TIME Magazine, May 2013

The Myth of the Millennial

Millennials. Everyone wants millennials. Show me a brand with a target age less than 50, and I’ll show you a brand that has told someone, somewhere, that they want to target or attract millennials.

So when you say you want to target millennials, what are you saying? You want “young people” in college and just out of college?  Want to break through to someone whose attention span is limited? You want to embrace an optimistic spirit? You want to appeal to narcissists? You want hipsters? Or tattoos? Or diversity?

When you SAY your brand wants millennials…. what image comes to your mind?

Is that image different than what you would picture if you wanted to target 18-34 year olds?

If so… should it be?

If you’re using the standard definition, then millennials now ARE the 18-34 year old demo.  All of it.

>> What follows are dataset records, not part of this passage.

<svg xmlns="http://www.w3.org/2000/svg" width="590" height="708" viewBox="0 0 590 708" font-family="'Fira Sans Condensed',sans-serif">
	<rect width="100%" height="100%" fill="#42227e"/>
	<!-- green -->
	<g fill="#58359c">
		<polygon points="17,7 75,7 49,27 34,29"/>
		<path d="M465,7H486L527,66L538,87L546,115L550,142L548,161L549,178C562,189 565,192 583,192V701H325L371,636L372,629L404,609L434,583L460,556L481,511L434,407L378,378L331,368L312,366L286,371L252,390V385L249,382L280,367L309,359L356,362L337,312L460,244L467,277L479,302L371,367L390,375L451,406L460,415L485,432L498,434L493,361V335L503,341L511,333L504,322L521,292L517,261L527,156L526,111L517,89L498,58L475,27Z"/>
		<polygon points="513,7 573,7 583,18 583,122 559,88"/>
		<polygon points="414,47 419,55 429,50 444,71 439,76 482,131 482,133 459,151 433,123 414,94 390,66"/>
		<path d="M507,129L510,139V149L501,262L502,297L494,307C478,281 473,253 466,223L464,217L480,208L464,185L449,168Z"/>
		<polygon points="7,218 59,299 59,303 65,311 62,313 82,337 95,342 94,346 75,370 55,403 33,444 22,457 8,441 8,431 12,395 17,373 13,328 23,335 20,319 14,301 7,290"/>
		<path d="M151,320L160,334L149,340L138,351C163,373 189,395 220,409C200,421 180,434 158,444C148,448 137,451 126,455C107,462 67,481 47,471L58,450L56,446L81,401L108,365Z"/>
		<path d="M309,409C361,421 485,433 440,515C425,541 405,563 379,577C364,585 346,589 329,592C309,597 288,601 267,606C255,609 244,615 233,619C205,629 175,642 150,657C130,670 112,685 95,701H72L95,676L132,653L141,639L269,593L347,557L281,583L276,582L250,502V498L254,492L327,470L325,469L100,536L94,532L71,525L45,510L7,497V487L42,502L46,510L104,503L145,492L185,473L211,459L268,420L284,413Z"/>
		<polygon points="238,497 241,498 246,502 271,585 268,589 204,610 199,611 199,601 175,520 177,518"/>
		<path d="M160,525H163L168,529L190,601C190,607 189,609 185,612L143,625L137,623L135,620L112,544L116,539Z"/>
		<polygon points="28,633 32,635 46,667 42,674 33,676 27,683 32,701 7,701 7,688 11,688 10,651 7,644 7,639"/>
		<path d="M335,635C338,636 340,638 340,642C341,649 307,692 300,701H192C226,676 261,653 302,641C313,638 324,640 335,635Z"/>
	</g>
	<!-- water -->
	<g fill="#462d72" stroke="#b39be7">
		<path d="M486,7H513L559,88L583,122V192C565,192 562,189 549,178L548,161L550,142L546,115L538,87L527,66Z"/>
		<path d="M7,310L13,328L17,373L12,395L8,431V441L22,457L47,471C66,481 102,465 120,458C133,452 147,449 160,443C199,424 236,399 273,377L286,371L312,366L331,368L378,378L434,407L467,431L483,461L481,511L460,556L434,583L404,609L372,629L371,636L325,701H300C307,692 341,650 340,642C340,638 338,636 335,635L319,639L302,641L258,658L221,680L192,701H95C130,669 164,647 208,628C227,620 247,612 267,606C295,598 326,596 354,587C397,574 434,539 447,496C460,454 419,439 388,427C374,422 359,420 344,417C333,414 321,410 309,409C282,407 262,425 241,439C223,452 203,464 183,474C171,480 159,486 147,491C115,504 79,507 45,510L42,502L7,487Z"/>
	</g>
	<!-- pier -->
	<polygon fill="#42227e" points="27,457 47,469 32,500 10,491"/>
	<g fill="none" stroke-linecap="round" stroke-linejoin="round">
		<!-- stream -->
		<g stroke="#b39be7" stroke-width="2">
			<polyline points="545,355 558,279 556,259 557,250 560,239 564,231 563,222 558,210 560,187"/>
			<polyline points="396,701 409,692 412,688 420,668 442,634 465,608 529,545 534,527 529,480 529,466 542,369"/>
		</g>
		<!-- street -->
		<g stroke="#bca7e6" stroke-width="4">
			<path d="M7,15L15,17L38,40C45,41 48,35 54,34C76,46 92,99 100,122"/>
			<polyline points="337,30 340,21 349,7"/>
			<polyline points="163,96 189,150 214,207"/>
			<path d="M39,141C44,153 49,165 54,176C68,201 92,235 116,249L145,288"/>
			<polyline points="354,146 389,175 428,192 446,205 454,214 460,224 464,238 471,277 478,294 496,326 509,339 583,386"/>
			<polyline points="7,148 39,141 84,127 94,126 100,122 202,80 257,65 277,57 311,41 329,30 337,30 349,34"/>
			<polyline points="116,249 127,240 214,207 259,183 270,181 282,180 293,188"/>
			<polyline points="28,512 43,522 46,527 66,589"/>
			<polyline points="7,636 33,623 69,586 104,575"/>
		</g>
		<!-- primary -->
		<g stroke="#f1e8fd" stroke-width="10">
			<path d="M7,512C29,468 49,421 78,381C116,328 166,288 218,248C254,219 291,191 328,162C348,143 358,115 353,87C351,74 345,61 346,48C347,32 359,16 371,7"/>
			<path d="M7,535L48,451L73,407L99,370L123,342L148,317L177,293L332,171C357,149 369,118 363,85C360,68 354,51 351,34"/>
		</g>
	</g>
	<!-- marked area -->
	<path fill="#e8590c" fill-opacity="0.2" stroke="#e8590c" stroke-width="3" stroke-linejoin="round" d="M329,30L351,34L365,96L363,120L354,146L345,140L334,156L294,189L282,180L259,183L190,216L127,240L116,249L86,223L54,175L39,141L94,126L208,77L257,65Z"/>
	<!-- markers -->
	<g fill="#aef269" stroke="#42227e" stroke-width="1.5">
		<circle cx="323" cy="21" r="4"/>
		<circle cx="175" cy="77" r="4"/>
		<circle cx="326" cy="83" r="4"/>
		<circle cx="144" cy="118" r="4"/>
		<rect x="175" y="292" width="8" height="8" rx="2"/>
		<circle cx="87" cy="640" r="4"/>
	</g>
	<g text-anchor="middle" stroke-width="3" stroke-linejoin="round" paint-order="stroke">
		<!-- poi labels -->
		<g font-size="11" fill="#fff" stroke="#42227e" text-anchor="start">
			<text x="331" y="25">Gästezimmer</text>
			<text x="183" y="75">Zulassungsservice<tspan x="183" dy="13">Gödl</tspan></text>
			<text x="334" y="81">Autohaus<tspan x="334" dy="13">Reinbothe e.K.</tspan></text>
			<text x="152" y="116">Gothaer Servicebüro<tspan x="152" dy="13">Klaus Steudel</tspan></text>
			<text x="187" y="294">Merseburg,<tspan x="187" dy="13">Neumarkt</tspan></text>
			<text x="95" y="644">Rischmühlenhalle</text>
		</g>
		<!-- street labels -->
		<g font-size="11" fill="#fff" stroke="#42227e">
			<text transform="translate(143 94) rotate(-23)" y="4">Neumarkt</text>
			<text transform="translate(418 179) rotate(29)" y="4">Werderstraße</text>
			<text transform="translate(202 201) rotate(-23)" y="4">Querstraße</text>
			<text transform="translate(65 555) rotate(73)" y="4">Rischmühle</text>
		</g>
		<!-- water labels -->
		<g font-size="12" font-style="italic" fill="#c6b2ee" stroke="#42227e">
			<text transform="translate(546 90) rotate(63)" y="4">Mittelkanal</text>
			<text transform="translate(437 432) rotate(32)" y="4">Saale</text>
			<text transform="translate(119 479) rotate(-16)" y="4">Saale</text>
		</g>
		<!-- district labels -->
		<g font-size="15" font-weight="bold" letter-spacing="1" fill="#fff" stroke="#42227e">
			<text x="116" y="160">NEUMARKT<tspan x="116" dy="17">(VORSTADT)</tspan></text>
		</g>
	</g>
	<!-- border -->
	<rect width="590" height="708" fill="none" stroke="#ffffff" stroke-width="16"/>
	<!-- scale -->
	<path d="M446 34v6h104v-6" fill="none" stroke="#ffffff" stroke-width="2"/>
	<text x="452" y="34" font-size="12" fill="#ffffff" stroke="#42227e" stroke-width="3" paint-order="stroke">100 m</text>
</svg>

In his talk at Deep Shift “Millennials Don’t Exist”, Adam Conover makes the case that generational labels in general are useless ways of categorizing people. Not only does research suggest these generalizations do not accurately reflect the generation it describes, worse, these generational labels are nothing more than negative stereotypes older people have about young people. And they always have been.

So let’s dig deeper. When you say you want millennials, let’s start with 18-34 year olds. From there, let’s decide together how to segment that demo to reach your intended audience.  Because I don’t want to be trying to reach a 30-year-old millennial entrepreneur when you’re thinking of a 19-year-old college kid who never stops snap-chatting. And these days, “millennial” means both.

Or neither… because they don’t exist.


Megan Garcia is the Manager of Strategic Marketing and Social Outreach for the CBS Altitude Group. Depending on who you ask she’s either a millennial or a genX-er, but now that we know generations don’t exist she feels much less conflicted about her love of both early 90s grunge and snap-chat filters.